Eggplant envelopes with cheese
4 servings
30 minutes
Eggplant envelopes with cheese are a refined dish of European cuisine that combines the tenderness of baked eggplants with the rich flavor of cheese and aromatic herbs. Such recipes are believed to have emerged from the desire for light yet nutritious snacks that can be served hot or cold. Baked eggplants acquire softness and a pleasant texture, while the filling of cottage cheese, cheese, and herbs gives the dish a delicate creamy hue with spicy notes of garlic and spices.

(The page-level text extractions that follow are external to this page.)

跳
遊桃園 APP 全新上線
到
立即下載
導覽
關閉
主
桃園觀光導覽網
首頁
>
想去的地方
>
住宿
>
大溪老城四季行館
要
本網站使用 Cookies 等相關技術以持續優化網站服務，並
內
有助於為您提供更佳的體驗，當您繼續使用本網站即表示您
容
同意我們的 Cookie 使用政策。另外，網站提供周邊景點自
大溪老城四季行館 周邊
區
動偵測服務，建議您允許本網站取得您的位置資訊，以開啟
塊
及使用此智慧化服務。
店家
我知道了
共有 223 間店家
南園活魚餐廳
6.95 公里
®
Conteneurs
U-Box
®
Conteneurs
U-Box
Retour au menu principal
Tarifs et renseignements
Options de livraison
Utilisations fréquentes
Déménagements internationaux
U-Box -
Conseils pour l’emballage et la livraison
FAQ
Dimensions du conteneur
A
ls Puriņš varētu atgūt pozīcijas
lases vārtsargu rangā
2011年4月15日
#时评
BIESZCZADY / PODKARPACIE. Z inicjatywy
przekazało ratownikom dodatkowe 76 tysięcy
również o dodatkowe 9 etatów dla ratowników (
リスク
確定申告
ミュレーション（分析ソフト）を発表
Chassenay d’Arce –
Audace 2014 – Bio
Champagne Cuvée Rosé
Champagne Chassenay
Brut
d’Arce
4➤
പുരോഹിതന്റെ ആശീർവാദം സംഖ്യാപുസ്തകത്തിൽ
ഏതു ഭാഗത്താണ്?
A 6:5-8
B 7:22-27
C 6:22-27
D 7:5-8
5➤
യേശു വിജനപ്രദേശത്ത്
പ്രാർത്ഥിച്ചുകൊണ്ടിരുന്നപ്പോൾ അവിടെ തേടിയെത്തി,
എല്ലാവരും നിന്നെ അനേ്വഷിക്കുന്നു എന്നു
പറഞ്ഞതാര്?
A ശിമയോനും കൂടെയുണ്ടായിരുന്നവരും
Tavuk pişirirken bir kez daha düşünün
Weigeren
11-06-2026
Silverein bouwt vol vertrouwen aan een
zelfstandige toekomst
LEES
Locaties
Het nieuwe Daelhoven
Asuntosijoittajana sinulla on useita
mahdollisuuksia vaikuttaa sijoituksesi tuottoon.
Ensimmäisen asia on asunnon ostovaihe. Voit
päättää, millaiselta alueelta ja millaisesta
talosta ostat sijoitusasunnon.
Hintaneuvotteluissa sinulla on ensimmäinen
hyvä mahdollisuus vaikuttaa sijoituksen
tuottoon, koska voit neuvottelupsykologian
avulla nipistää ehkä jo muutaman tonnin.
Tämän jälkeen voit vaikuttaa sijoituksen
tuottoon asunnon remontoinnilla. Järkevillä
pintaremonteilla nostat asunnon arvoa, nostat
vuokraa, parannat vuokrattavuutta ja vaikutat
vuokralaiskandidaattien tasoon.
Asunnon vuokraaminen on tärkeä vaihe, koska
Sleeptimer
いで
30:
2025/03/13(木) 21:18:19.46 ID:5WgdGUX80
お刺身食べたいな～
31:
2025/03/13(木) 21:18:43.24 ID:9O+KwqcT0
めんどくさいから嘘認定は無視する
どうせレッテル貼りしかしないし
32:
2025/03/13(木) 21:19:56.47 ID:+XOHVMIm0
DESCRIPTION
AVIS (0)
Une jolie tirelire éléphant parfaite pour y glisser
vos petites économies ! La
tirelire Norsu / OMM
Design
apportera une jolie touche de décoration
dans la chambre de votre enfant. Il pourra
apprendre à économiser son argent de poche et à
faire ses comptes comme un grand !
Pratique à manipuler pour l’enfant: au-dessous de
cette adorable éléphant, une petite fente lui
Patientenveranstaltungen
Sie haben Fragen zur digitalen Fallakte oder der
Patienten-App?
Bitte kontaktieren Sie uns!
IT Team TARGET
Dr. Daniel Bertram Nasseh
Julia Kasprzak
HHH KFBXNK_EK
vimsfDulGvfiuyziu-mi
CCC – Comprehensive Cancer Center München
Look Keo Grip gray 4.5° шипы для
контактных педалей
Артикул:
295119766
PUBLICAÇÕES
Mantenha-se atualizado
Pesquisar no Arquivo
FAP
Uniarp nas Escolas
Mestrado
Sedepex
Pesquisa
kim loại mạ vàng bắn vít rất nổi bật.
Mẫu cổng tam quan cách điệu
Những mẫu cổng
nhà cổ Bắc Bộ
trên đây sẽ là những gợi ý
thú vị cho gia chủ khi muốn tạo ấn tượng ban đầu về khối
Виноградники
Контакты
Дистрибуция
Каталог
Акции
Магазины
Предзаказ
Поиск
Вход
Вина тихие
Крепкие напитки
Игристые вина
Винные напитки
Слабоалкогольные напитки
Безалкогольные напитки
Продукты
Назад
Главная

These envelopes are perfect as an appetizer or a light dinner dish, and their appetizing aroma and elegant presentation make them a wonderful choice for a festive table.

1
Preheat the oven to 200 degrees. Wash the eggplants and slice them thinly. Place on a greased baking sheet, drizzle with a little olive oil, and bake in the oven for 10 minutes. Do not turn off the oven.
- Eggplants: 2 pieces
- Olive oil: 2 tablespoons
2
Grate the cheese on a coarse grater. Peel and chop the garlic. Wash the dill, dry it, and chop finely. Mix the cottage cheese with 100 grams of cheese, garlic, and herbs; season with salt and pepper and add dried onion, turmeric, and parsley.
- Russian cheese: 150 g
- Garlic: 2 cloves
- Dill: 1 bunch
- Cottage cheese: 200 g
- Salt: to taste
- Ground black pepper: to taste
- Dried green onions: 1 teaspoon
- Turmeric: 1 teaspoon
- Dried parsley: 1 teaspoon
3
Layer 2 eggplant slices crosswise. Place 2 tablespoons of filling in the center of each pair. Fold the ends of the slices towards the center and press with your hands. Sprinkle with remaining cheese on top. Bake in the oven for 5 minutes.